ZUMA-7: ZUMA-7, a phase 3 international trial, focused on poor prognosis NHL patients with relapse occurring within the past 12 months or refractory disease after first-line anthracycline-based and rituximab chemoimmunotherapy. The study consisted of placing a total of 359 patients (median age 59 years) from 77 worldwide sites randomly into 2 groups either receiving investigator-selected standard-care chemoimmunotherapy (179 patients) or a single infusion of CAR-T cells intravenously (180 patients) [46]. Patients in the CAR-T therapy group received axi-cel, an autologous anti-CD19 second-generation CAR, at a dose of 2.0 x106 CAR-T cells per kilogram of body weight. The axi-cel CAR construct contained a murine CD19-specific scFv, CD28-H, CD28-TM, CD28-CS, and CD3z [46-48]. Prior to CAR-T infusion, patients underwent leukapheresis at day -5 followed by pre-conditioning chemotherapy with cyclophosphamide and fludarabine at days -4 and -3. The dose of cyclophosphamide and fludarabine was 500 mg per square meter of body-surface area per day and 30 mg per square meter per day, respectively. Patients in the standard chemotherapy group received 2 or 3 cycles of platinum-based chemoimmunotherapy. Overall, axi-cel therapy showed significantly better results in event-free response and survival than standard care. The median event-free survival was 2.0 months and 8.3 months for the group that received standard-of-care therapy and axi-cel therapy, respectively. Moreover, 50% of standard-care patients had a partial response and 32% had a complete response, while 83% of axi-cel therapy patients had a response and 65% had a complete response [46].
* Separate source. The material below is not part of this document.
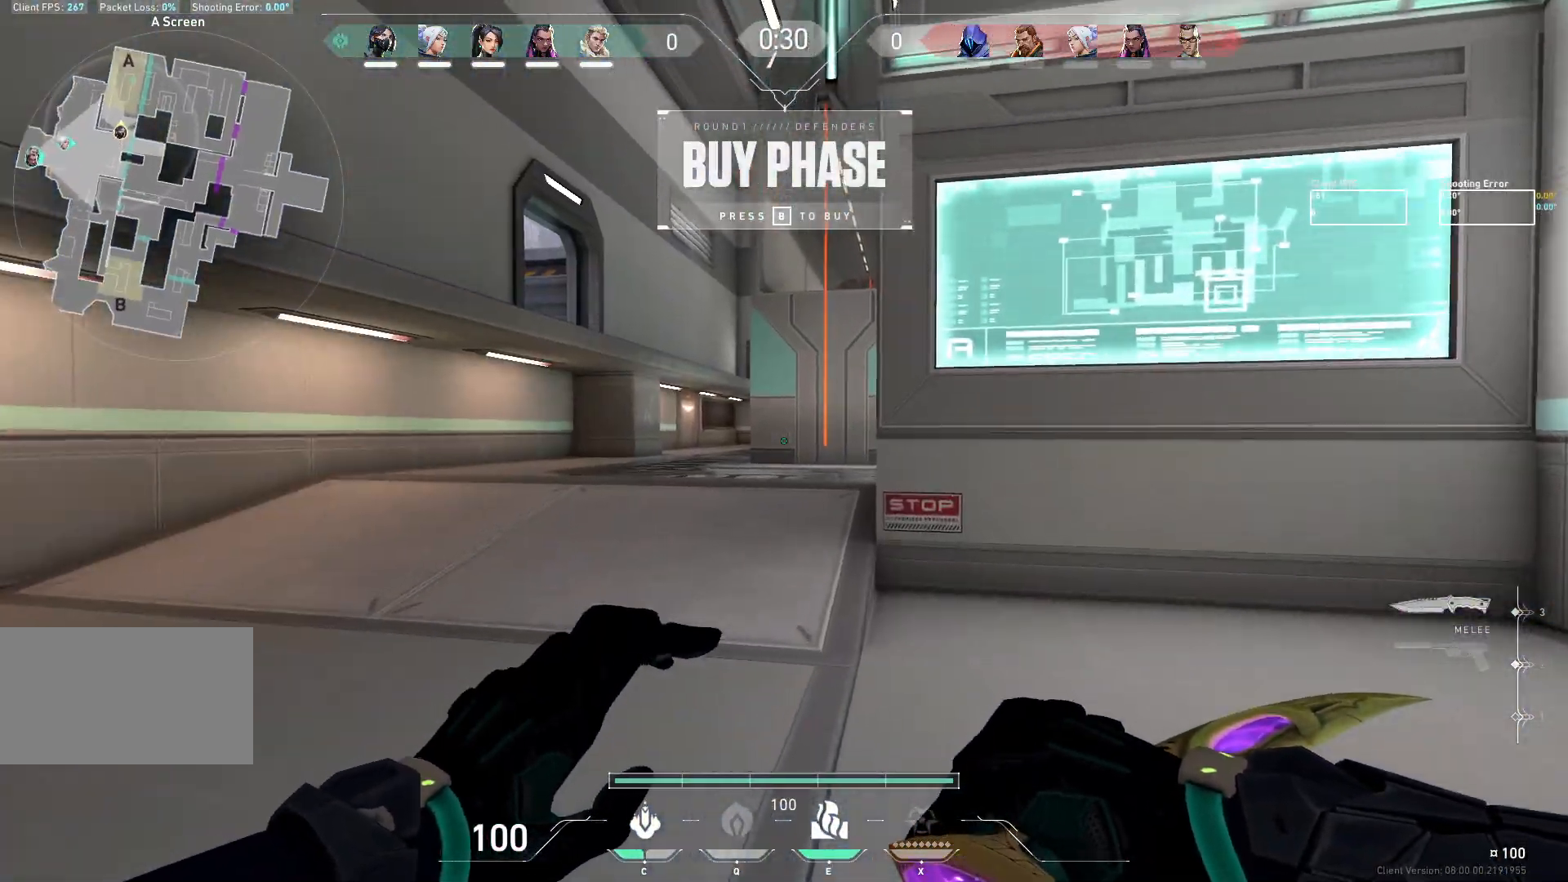
{"keys": ["w"], "mouse": [], "events": []}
TRANSFORM: TRANSFORM was an international phase 3 trial for B-cell NHL that was coordinated in 47 sites across Japan, Europe, and the United States. Patients enrolled in the trial had to have had relapsed or refractory disease within 12 months after initial therapy. Patients were also required to have organ function and an Eastern Cooperative Oncology Group performance status score of 1 or less. A total of 184 patients were assigned to receive either CAR-T cells intravenously (92 patients) or standard of care (92 patients). The standard care consisted of 3 cycles of salvage immunochemotherapy [49]. The patients received lisocabtangene maraleucel (liso-cel), a second-generation anti-CD19 CAR with a murine scFv, IgG4-H, CD28-TM, 4-1BB-CS, and CD3z [4749]. Results demonstrated that the group receiving liso-cel had significantly improved event-free survival. Patients who received standard of care had 2.3 months of event-free survival, while patients receiving liso-cel had 10.1 months. Moreover, patients treated with liso-cel had a higher complete response rate (61 out of 92 patients) compared to standard-care patients (36 out of 92 patients) [49].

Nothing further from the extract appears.